Oh puppycat, I'm so sorry that you're still going through this. I don't know if you remember me from chatting on Matrix, but please feel free to reach out in DMs here or Matrix if you wanna talk again. You deserve to be able to transition, and I know that your partner has been preventing that. I want to help however I'm able too.

[–] girlthing@lemmy.blahaj.zone 3 points 4 days ago* (last edited 4 days ago)

I'm in a similar situation.

I tell myself I'm acting out of self-preservation, but it's really just fear. I don't have the courage to face the shit that happens to out trans people.

I do think that fear is justified given my specific situation, and I do think that if I can somehow manage not to go off the deep end for the next few... years🫠... I have a chance of getting myself into a safer and less scary situation, where I can hopefully start to live as myself.

...except I could be wrong - I could die tomorrow anyway, or the safety I'm seeking could cease to exist soon, or maybe I'll just never find what I'm looking for unless I ignore my fear and dive headfirst into the unknown.

It's hard. And I don't have the answers. Just wanted you to know you're not alone. (And I felt less alone thanks to your rant, so don't apologize.)

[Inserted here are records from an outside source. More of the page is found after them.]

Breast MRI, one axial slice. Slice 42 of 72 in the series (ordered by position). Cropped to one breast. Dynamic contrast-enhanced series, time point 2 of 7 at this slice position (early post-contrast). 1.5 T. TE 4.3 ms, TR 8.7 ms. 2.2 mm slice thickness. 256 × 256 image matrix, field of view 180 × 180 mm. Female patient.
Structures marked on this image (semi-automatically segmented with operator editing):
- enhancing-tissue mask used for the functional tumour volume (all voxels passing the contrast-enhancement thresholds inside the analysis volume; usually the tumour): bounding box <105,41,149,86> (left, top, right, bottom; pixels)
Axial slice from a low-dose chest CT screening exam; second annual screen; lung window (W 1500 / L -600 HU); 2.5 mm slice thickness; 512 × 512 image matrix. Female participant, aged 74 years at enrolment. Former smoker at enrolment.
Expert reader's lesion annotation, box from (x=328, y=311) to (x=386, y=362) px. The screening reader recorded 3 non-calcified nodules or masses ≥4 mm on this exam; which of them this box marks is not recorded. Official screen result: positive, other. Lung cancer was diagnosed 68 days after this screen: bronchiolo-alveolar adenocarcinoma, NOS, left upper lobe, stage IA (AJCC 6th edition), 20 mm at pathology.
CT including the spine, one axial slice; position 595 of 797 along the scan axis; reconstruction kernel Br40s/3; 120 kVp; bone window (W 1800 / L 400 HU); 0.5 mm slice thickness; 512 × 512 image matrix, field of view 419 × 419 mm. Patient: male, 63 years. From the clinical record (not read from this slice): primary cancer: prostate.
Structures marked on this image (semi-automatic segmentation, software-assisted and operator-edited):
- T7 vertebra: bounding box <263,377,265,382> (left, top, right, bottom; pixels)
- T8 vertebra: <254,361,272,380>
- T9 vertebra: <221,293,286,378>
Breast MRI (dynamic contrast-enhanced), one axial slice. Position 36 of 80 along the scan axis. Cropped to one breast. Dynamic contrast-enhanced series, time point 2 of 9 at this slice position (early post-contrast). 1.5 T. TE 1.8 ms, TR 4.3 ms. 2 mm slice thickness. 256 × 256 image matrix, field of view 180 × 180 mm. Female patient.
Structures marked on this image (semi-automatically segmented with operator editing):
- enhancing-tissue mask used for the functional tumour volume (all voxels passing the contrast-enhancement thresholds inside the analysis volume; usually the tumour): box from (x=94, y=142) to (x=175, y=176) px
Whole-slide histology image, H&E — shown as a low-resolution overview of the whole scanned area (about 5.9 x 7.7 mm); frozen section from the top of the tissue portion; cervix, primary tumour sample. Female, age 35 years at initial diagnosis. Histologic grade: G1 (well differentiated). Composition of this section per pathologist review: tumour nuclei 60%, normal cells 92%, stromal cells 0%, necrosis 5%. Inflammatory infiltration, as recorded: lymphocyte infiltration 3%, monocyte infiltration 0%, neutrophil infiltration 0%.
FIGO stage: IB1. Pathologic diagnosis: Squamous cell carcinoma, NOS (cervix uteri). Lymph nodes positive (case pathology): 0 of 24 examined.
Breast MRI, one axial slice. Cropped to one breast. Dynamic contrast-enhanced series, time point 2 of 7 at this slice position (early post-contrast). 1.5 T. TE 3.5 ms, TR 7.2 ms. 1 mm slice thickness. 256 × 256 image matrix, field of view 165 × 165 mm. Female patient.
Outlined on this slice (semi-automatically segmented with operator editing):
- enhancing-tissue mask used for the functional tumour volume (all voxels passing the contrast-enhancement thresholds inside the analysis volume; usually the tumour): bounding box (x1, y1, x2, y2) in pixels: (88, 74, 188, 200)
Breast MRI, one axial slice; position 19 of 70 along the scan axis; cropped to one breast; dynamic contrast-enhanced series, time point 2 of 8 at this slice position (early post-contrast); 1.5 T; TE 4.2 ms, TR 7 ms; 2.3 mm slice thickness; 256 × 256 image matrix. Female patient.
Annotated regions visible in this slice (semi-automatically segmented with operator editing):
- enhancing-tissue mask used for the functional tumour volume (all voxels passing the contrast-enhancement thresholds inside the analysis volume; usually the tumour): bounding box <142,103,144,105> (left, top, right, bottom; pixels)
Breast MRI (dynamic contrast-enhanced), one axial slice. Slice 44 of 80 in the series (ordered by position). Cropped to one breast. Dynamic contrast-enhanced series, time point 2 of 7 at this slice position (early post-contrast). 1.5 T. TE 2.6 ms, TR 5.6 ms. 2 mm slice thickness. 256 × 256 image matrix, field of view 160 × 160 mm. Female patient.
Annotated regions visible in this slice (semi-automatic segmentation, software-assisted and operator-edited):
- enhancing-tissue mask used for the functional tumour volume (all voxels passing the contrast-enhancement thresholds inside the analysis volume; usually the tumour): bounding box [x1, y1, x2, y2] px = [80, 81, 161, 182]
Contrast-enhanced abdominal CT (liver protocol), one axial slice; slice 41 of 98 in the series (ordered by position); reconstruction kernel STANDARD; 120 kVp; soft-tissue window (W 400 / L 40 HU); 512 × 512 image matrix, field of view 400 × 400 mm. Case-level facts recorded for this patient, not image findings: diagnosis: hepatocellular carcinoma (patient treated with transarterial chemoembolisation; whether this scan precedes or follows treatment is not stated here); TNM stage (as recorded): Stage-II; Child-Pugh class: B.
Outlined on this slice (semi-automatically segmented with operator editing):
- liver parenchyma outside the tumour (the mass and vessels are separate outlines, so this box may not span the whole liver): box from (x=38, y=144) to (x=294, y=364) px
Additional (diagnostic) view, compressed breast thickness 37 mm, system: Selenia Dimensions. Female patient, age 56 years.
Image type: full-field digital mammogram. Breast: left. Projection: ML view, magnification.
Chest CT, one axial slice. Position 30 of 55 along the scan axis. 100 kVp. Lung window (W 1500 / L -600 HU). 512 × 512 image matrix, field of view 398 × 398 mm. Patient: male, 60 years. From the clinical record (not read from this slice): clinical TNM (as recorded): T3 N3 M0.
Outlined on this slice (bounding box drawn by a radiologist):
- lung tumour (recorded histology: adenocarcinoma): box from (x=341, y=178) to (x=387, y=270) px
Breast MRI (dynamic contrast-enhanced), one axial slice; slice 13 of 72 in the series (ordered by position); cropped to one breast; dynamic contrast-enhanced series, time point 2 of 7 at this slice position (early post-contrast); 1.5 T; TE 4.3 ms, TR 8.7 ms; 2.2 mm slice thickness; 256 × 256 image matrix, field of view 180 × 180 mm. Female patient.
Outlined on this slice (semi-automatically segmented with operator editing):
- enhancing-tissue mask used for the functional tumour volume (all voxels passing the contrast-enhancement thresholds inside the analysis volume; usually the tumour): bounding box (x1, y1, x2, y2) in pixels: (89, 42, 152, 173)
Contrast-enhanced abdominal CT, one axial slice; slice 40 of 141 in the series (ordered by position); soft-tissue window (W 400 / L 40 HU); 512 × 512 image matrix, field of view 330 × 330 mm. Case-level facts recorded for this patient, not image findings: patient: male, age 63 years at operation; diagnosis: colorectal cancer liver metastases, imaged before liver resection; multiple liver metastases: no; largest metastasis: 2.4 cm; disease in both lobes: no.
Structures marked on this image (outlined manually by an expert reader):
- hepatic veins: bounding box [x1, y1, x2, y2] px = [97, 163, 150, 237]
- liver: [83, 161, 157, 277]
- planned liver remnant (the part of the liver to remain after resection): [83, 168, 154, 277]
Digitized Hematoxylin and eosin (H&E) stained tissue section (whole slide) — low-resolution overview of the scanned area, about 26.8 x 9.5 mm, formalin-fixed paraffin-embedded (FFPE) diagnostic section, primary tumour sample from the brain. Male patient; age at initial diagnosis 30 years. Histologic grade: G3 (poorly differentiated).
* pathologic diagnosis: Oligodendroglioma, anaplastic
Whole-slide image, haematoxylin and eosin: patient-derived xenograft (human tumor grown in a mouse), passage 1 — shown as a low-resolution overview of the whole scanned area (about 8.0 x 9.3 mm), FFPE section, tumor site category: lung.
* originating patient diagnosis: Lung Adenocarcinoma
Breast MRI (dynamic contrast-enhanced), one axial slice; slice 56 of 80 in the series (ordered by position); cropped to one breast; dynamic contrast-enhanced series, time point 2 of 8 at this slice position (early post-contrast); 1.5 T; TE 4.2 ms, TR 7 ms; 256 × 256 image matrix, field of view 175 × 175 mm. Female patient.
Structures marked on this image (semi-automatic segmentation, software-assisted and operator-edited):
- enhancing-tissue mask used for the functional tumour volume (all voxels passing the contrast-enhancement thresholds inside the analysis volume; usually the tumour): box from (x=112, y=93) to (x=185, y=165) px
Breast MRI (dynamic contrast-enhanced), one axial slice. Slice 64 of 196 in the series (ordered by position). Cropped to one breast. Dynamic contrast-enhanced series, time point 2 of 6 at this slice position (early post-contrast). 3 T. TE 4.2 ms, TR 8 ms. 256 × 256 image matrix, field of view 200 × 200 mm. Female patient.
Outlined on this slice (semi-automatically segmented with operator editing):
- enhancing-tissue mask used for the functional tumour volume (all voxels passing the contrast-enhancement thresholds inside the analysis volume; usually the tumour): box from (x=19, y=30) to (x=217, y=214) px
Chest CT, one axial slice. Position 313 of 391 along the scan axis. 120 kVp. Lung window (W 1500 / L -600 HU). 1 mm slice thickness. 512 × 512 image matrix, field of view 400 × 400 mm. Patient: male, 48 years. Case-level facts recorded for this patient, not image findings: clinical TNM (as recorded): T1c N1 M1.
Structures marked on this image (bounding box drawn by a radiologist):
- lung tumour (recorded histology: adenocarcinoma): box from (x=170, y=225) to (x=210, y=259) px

[–] apotheotic 9 points 1 week ago

The best time to start hrt is 5 years ago, the second best time to start is today

I can relate to the frustration of not being able to be you yet - but when you finally are able to, it'll all be okay

[–] King_Bob_IV@startrek.website 5 points 1 week ago

I am 39 years old and my egg just cracked. I can't imagine how it must feel being stuck but there is lots of time left for you to get where you are going. Keep going strong, it gets better I swear.

[–] hildegarde@lemmy.blahaj.zone 3 points 1 week ago (3 children)

What's stopping you, and what can you do about it?